▶ _Task description_
Put the text lines from the beginning of the items through the line that contains "Connect with fellow", both ends included, into a numbered list, omitting blank lines.

▶ _Data provided_
------------------------------
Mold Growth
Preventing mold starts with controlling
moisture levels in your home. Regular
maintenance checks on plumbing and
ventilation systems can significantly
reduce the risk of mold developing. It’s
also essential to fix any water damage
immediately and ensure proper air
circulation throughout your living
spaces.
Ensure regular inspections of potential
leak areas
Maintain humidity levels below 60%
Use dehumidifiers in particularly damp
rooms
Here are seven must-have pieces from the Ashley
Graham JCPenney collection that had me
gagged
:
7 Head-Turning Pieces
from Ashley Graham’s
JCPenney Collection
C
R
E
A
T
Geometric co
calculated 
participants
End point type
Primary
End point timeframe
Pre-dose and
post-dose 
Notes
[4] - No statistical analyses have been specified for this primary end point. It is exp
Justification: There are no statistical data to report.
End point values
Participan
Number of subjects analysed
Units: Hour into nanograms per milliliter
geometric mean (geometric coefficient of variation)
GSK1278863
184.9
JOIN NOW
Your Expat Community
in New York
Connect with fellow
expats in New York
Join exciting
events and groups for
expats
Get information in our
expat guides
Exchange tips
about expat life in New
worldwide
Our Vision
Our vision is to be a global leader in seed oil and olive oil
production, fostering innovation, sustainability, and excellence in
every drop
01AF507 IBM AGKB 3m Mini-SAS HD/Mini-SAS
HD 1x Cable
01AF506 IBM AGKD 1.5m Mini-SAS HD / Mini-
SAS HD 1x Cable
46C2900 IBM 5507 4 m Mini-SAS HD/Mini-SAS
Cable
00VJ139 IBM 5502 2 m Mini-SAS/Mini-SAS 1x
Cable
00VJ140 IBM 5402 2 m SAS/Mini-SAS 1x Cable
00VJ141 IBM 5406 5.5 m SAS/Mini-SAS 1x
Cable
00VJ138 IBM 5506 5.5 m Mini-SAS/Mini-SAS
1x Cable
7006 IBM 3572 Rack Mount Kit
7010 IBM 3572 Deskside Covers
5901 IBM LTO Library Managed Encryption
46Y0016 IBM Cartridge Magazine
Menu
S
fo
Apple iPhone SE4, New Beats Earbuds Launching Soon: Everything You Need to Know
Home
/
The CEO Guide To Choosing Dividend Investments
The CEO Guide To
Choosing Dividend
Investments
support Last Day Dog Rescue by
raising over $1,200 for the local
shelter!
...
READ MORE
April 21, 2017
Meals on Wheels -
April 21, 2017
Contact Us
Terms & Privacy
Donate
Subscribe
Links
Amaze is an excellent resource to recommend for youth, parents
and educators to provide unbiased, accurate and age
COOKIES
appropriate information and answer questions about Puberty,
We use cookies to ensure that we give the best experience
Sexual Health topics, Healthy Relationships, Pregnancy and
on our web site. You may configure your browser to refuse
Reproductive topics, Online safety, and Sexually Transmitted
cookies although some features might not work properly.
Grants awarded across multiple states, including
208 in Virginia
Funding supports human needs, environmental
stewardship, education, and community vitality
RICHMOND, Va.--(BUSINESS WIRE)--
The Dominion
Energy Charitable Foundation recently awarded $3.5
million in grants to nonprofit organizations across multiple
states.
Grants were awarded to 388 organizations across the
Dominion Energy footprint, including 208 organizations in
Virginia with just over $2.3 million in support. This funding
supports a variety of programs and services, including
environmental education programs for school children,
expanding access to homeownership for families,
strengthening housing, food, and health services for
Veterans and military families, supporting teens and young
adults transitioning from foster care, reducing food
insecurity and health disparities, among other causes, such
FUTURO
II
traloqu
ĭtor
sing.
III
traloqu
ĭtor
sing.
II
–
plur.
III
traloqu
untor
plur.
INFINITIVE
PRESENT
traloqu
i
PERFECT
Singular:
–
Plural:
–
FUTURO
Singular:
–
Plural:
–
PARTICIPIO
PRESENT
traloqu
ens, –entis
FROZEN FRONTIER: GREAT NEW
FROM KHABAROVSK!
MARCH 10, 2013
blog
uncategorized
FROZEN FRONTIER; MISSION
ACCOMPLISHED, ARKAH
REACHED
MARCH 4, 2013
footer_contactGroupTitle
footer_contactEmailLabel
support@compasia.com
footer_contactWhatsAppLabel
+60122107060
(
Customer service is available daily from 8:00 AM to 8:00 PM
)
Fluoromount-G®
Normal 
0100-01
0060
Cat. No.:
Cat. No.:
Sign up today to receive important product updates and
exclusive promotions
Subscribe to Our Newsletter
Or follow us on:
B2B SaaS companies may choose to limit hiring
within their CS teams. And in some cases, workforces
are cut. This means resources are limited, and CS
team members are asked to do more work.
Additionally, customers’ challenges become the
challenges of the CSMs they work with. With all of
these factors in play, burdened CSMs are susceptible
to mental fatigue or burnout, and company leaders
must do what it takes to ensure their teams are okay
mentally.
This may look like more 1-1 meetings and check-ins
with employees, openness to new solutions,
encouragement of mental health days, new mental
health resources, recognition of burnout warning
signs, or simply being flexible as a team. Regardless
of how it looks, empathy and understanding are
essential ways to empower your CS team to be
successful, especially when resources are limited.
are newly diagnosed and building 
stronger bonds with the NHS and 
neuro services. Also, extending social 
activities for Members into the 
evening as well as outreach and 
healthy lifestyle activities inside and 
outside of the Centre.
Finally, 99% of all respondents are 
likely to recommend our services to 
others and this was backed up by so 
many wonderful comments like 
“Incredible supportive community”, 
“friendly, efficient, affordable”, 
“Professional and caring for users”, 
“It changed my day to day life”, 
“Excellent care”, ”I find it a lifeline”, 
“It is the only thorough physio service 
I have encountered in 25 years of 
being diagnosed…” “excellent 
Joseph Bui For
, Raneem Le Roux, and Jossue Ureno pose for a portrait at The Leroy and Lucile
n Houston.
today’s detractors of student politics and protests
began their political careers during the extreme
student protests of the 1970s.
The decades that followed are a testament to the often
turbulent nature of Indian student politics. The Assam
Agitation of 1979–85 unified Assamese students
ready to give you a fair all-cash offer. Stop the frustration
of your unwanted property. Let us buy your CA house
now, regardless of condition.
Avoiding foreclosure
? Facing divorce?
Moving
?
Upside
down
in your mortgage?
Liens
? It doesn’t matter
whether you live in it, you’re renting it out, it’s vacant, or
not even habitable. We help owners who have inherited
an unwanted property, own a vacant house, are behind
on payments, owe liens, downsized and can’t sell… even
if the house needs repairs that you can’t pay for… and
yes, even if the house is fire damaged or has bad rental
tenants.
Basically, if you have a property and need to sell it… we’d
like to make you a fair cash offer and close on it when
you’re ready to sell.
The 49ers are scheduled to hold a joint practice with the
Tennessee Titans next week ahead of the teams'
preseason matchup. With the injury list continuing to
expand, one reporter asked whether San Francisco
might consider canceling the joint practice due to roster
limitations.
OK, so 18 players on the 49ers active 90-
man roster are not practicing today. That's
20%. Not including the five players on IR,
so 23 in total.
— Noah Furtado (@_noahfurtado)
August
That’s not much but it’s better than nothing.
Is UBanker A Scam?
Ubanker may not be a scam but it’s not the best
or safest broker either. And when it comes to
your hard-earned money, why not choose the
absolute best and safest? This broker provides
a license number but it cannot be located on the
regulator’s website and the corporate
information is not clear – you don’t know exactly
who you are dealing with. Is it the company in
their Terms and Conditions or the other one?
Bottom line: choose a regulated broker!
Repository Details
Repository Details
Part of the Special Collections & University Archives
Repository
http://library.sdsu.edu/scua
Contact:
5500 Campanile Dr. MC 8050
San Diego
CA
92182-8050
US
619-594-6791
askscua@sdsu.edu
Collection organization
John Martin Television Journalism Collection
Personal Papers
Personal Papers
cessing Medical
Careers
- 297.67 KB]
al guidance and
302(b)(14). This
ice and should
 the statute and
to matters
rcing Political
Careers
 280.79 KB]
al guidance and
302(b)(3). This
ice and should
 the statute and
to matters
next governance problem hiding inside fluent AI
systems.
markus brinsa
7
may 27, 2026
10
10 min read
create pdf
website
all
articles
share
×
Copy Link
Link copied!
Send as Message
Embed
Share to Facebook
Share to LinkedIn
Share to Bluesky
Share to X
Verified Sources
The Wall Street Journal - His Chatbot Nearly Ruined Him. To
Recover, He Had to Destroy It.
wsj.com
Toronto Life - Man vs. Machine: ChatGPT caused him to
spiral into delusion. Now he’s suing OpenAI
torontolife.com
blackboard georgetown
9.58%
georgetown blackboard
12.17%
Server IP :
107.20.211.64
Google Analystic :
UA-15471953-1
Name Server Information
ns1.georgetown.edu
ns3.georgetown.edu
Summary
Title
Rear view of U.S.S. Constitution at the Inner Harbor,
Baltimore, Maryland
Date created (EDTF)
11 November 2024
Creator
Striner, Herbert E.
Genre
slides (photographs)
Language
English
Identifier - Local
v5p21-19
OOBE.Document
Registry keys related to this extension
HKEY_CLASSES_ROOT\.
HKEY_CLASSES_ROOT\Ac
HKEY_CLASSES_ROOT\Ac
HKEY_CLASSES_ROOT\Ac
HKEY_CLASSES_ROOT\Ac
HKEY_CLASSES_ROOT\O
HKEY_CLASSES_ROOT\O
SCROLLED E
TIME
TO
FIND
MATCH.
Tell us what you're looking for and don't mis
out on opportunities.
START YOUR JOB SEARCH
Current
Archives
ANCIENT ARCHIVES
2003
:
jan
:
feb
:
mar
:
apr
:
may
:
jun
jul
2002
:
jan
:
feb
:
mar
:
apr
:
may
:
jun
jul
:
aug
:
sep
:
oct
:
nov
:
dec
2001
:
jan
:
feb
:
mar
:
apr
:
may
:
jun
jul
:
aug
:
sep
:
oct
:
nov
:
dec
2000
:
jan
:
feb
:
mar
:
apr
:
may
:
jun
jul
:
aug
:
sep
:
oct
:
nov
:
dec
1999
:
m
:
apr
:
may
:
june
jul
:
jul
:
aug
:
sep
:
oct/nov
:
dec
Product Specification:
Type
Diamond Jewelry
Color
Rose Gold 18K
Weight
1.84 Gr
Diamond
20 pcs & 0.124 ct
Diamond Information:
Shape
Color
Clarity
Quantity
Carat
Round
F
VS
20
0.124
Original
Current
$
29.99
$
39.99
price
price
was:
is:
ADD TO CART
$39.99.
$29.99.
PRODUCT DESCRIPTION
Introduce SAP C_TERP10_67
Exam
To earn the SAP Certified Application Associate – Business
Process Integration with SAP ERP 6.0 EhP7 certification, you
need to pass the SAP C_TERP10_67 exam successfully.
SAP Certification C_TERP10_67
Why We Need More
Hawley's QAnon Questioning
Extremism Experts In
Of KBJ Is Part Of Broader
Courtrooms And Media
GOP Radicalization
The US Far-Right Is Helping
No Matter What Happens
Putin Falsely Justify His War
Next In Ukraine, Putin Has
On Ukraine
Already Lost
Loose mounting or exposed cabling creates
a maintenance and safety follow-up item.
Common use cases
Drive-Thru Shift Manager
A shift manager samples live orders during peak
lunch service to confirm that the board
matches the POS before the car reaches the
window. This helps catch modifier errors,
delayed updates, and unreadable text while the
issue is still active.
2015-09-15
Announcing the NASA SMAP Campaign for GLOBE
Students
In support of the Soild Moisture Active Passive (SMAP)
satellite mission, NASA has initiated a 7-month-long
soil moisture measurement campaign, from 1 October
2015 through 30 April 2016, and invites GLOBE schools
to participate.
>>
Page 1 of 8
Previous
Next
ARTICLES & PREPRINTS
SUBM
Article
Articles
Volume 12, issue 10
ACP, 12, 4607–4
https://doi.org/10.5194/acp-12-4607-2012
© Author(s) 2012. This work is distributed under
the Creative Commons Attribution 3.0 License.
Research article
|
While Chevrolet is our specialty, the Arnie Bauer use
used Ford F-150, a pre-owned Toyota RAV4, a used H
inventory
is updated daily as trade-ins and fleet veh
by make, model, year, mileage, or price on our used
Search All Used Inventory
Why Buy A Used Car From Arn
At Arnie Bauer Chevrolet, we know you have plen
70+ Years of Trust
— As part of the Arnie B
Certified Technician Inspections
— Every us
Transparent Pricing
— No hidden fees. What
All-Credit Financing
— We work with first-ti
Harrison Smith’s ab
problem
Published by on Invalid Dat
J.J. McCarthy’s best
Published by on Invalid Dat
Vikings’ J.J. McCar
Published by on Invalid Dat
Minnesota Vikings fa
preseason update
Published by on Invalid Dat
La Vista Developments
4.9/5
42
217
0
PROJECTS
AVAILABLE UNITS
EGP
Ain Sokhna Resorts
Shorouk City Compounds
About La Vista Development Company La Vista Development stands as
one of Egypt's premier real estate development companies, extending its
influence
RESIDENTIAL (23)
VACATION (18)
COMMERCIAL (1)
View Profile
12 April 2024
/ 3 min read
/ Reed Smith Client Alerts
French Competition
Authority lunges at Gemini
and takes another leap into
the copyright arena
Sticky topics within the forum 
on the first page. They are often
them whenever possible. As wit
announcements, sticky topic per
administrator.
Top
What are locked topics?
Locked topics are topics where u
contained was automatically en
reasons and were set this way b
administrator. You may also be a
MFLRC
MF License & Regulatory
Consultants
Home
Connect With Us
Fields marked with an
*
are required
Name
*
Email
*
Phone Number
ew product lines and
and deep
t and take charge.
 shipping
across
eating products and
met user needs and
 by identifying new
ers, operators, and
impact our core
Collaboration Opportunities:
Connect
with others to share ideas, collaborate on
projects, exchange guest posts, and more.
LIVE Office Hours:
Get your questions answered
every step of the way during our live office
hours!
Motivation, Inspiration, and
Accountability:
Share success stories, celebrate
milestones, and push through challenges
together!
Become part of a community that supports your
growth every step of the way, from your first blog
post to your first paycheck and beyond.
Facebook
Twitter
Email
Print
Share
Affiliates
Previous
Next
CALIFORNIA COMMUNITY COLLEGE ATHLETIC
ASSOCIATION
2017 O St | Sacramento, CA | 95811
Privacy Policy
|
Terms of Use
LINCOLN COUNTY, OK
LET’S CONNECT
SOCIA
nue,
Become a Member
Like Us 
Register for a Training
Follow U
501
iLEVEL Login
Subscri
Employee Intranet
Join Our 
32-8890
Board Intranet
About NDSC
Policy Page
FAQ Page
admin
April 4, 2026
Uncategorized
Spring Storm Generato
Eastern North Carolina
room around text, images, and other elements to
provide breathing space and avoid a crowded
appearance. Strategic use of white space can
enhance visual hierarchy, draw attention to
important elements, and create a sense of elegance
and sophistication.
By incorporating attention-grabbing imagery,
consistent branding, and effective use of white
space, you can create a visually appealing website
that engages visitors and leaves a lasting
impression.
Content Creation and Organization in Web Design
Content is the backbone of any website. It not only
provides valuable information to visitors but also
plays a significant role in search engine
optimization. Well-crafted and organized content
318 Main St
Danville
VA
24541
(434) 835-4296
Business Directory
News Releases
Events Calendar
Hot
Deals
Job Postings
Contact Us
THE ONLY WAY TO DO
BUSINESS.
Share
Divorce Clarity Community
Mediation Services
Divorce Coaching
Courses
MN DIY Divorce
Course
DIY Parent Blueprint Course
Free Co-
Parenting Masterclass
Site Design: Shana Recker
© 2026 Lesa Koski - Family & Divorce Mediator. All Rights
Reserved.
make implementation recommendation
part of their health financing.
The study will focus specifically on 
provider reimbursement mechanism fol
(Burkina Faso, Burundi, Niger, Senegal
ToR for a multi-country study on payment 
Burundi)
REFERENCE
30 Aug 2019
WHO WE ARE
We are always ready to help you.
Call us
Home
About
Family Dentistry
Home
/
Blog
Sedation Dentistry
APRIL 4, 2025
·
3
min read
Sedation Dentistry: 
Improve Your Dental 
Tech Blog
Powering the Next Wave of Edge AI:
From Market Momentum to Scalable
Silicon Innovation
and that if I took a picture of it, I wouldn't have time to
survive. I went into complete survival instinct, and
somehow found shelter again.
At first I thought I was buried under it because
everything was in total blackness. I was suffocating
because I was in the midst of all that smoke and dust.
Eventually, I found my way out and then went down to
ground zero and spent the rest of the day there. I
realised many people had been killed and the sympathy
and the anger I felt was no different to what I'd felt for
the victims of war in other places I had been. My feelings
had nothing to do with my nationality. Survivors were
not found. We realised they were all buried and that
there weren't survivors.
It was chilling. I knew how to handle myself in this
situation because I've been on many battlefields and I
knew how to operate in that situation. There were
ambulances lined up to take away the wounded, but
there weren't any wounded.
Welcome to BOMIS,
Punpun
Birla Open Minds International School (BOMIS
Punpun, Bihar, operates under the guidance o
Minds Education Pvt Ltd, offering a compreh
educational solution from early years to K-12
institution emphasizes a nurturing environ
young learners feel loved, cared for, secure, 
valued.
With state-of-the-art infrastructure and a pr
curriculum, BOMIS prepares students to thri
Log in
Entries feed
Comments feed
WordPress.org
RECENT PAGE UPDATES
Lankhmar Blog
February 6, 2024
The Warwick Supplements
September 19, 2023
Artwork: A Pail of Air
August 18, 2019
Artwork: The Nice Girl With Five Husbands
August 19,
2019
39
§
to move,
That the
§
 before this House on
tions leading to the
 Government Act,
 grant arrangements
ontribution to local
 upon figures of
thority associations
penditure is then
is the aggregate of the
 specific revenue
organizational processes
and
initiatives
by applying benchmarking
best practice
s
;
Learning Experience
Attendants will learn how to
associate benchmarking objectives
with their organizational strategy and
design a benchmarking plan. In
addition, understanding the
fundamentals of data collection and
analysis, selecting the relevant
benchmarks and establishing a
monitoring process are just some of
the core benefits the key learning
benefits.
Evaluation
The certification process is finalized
------------------------------
▶ _Solution to this problem_
1. Mold Growth
2. Preventing mold starts with controlling
3. moisture levels in your home. Regular
4. maintenance checks on plumbing and
5. ventilation systems can significantly
6. reduce the risk of mold developing. It’s
7. also essential to fix any water damage
8. immediately and ensure proper air
9. circulation throughout your living
10. spaces.
11. Ensure regular inspections of potential
12. leak areas
13. Maintain humidity levels below 60%
14. Use dehumidifiers in particularly damp
15. rooms
16. Here are seven must-have pieces from the Ashley
17. Graham JCPenney collection that had me
18. gagged
19. :
20. 7 Head-Turning Pieces
21. from Ashley Graham’s
22. JCPenney Collection
23. C
24. R
25. E
26. A
27. T
28. Geometric co
29. calculated 
30. participants
31. End point type
32. Primary
33. End point timeframe
34. Pre-dose and
35. post-dose 
36. Notes
37. [4] - No statistical analyses have been specified for this primary end point. It is exp
38. Justification: There are no statistical data to report.
39. End point values
40. Participan
41. Number of subjects analysed
42. Units: Hour into nanograms per milliliter
43. geometric mean (geometric coefficient of variation)
44. GSK1278863
45. 184.9
46. JOIN NOW
47. Your Expat Community
48. in New York
49. Connect with fellow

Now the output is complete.